The United States deeply embraces its role as a superpower by attempting to embed U.S. interests into the agendas of many nations. Every war historian and political scholar would agree that as the victor of World War II, the United States has held influence over the Middle East and North Africa (MENA). This grip strengthened and arguably peaked between 1990 and 2008, a period often referred to as America's era in the Middle East.
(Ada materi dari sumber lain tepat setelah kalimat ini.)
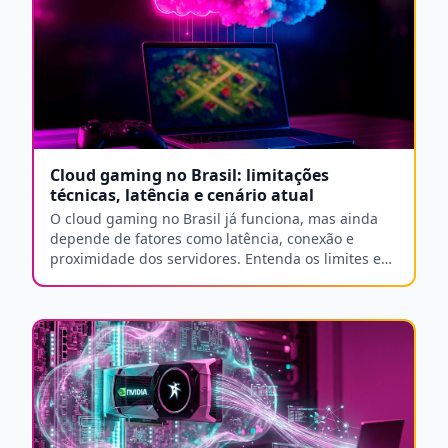
Cloud gaming no Brasil: limitações
técnicas, latência e cenário atual
O cloud gaming no Brasil já funciona, mas ainda
depende de fatores como latência, conexão e
proximidade dos servidores. Entenda os limites e
oportunidades.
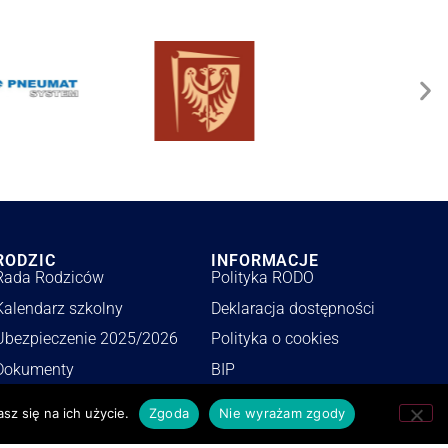
RODZIC
INFORMACJE
Rada Rodziców
Polityka RODO
Kalendarz szkolny
Deklaracja dostępności
Ubezpieczenie 2025/2026
Polityka o cookies
Dokumenty
BIP
Wykaz podręczników
Zamówienia publiczne
sz się na ich użycie.
Zgoda
Nie wyrażam zgody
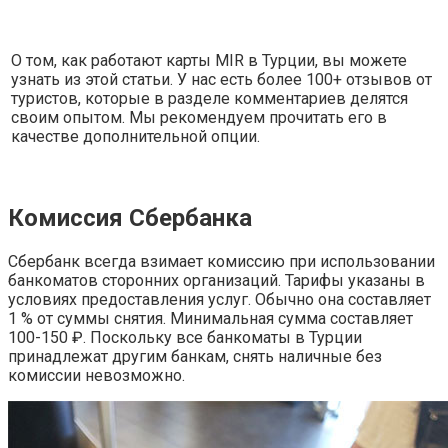
О том, как работают карты MIR в Турции, вы можете
узнать из этой статьи. У нас есть более 100+ отзывов от
туристов, которые в разделе комментариев делятся
своим опытом. Мы рекомендуем прочитать его в
качестве дополнительной опции.
Комиссия Сбербанка
Сбербанк всегда взимает комиссию при использовании
банкоматов сторонних организаций. Тарифы указаны в
условиях предоставления услуг. Обычно она составляет
1 % от суммы снятия. Минимальная сумма составляет
100-150 ₽. Поскольку все банкоматы в Турции
принадлежат другим банкам, снять наличные без
комиссии невозможно.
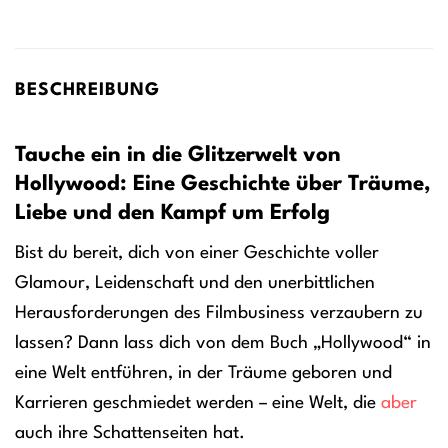
BESCHREIBUNG
Tauche ein in die Glitzerwelt von
Hollywood: Eine Geschichte über Träume,
Liebe und den Kampf um Erfolg
Bist du bereit, dich von einer Geschichte voller
Glamour, Leidenschaft und den unerbittlichen
Herausforderungen des Filmbusiness verzaubern zu
lassen? Dann lass dich von dem Buch „Hollywood“ in
eine Welt entführen, in der Träume geboren und
Karrieren geschmiedet werden – eine Welt, die
aber
auch ihre Schattenseiten hat.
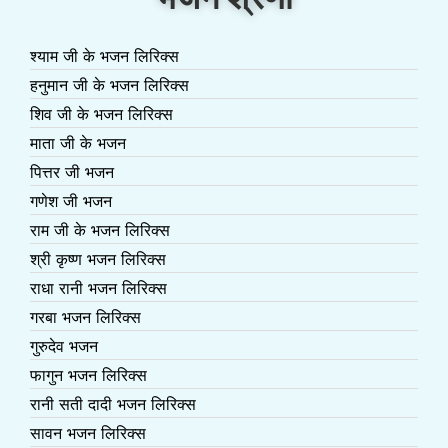
श्याम जी के भजन लिरिक्स
हनुमान जी के भजन लिरिक्स
शिव जी के भजन लिरिक्स
माता जी के भजन
पित्तर जी भजन
गणेश जी भजन
राम जी के भजन लिरिक्स
श्री कृष्ण भजन लिरिक्स
राधा रानी भजन लिरिक्स
गरबा भजन लिरिक्स
गुरुदेव भजन
फागुन भजन लिरिक्स
रानी सती दादी भजन लिरिक्स
सावन भजन लिरिक्स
Following multiple conflicts across MENA, U.S. influence began to loosen. The U.S. is increasingly seen as incapable of acting as the enforcer of peace in the region. As a result, new actors such as Qatar and Turkey have emerged. Conflicts have transformed into militarization across Arab states like Libya, Syria, and Yemen. Although the U.S. still maintains influence through proxy states such as Saudi Arabia and the UAE, its overall power has declined to an arguably irrecoverable level. This is evident in successive administrations since Obama, which have opted to reduce direct military involvement in MENA. Waleed Hazbun calls this phenomenon the ‘American Illusions of Regional Order.’

Current Situation: Israel–Palestine War

Although U.S. influence in MENA has drastically declined since the Arab Spring, its role has never disappeared and remains significant—especially amid the ongoing conflict between Israel and Hamas and its proxies, including Hezbollah, the Houthis, and Iraqi militias. Interestingly, key U.S. allies such as Saudi Arabia have opted for a de-escalatory stance.

Conclusions and Future Outlook

  1. The U.S. belief that it can shape MENA according to its vision has collapsed.
  2. The region has become increasingly multipolar, with states and non-state actors competing for influence.
  3. The U.S. struggles to build legitimacy centered on its own interests.
  4. Regional states are seeking ways to reduce tensions, rebuild, and open investment channels—including with their primary rival, China.

Indonesia’s Role?

Indonesia’s short-term role remains relatively limited. Nevertheless, as a Non-Aligned Movement member, Indonesia—together with other regional countries—can act as a ‘deadlock breaker,’ especially given Qatar’s recent withdrawal as mediator in the Israel–Hamas conflict.